━━━ Data to examine ━━━

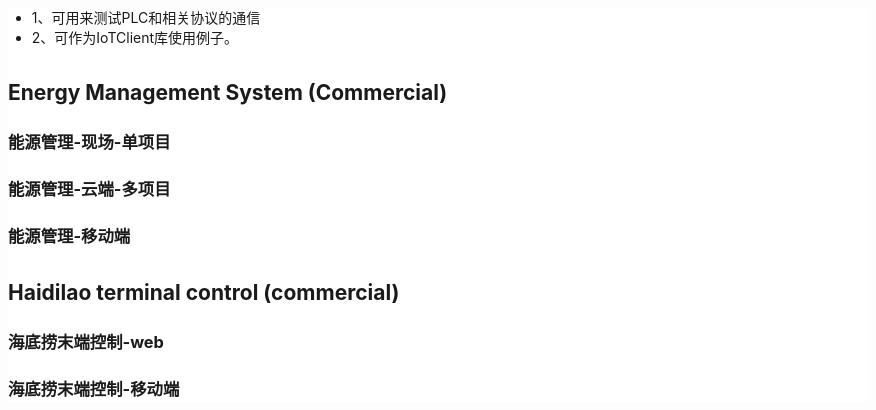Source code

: -   1、可用来测试PLC和相关协议的通信
-   2、可作为IoTClient库使用例子。

Energy Management System (Commercial)
-------------------------------------

### 能源管理-现场-单项目

  

### 能源管理-云端-多项目

  
  
  
  
  
  

### 能源管理-移动端

Haidilao terminal control (commercial)
--------------------------------------

### 海底捞末端控制-web

  
  
  

### 海底捞末端控制-移动端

━━━

### What is being asked
Nothing outside the span should appear: transcribe the lines from the one containing "### 能源管理-现场-单项目" through the last line of the records.

### Completed task
### 能源管理-现场-单项目

  

### 能源管理-云端-多项目

  
  
  
  
  
  

### 能源管理-移动端

Haidilao terminal control (commercial)
--------------------------------------

### 海底捞末端控制-web

  
  
  

### 海底捞末端控制-移动端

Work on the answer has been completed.